Puede producirse un defecto del metabolismo de la carnitina cuando alguno de los procesos enzimáticos o de transporte implicados en esta vía metabólica no se realiza correctamente. Como consecuencia de alguno de estos defectos pueden acumularse compuestos que no se han oxidado correctamente y que pueden ser tóxicos si están en exceso. Además se produce un defecto en la síntesis de acetil-CoA, que causa un fallo en la producción de energía a través del ciclo de Krebs y la fosforilación oxidativa (OXPHOS), un defecto en la síntesis de cuerpos cetónicos y un descenso de los valores de glucosa (hipoglucemia).

¿Por qué se produce un defecto hereditario del metabolismo de la carnitina?

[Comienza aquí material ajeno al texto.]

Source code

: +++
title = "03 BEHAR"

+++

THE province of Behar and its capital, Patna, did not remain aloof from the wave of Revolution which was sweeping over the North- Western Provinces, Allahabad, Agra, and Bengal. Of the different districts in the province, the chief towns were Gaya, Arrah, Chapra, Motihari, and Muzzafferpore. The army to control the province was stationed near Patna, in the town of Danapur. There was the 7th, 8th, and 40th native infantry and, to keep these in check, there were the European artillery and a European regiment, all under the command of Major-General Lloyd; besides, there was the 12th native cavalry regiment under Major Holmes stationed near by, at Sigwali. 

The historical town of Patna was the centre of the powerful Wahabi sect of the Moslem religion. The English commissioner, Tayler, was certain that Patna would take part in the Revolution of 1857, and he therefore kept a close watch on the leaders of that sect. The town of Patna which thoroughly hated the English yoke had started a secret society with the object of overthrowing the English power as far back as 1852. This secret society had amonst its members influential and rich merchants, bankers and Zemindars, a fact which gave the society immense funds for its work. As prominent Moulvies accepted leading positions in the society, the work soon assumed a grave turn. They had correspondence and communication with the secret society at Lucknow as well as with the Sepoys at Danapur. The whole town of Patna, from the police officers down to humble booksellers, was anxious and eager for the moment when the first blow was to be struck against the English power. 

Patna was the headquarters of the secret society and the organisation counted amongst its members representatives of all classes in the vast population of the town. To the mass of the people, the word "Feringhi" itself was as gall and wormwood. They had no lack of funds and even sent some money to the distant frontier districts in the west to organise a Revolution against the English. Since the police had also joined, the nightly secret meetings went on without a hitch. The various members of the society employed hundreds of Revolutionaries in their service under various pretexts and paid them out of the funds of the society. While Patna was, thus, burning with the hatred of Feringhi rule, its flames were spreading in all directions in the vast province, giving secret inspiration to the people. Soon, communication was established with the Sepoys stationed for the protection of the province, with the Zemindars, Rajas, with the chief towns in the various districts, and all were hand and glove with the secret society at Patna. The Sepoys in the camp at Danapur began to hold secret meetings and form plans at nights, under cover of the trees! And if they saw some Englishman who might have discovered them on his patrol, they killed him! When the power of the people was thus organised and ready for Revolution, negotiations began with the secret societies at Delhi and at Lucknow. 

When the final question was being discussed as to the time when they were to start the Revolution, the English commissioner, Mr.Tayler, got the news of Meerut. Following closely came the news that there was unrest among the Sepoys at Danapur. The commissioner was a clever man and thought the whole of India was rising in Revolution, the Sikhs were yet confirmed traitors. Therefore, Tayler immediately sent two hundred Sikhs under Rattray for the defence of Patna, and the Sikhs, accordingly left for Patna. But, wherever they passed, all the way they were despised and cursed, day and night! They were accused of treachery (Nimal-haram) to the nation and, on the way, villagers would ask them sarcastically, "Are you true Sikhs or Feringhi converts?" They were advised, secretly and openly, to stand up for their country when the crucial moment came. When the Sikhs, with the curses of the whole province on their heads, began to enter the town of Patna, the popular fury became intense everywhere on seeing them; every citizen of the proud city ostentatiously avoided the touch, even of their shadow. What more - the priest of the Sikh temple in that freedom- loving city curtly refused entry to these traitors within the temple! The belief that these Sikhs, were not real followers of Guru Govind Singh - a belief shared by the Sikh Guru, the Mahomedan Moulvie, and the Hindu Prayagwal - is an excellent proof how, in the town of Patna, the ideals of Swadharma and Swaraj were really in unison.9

Cada una de las proteínas enzimáticas o de transporte implicadas en el metabolismo de la carnitina está determinada genéticamente (codificada). Cuando se produce una mutación en un gen que codifica alguna de estas proteínas, ésta muestra alteraciones en su concentración o estructura que pueden alterar su función. Se heredan de forma autosómica recesiva, es decir, los padres son portadores de mutaciones en uno de estos genes, aunque no sufren los efectos de la deficiencia. Si ambos padres transmiten una mutación al hijo, éste sufrirá un error congénito del metabolismo de la carnitina.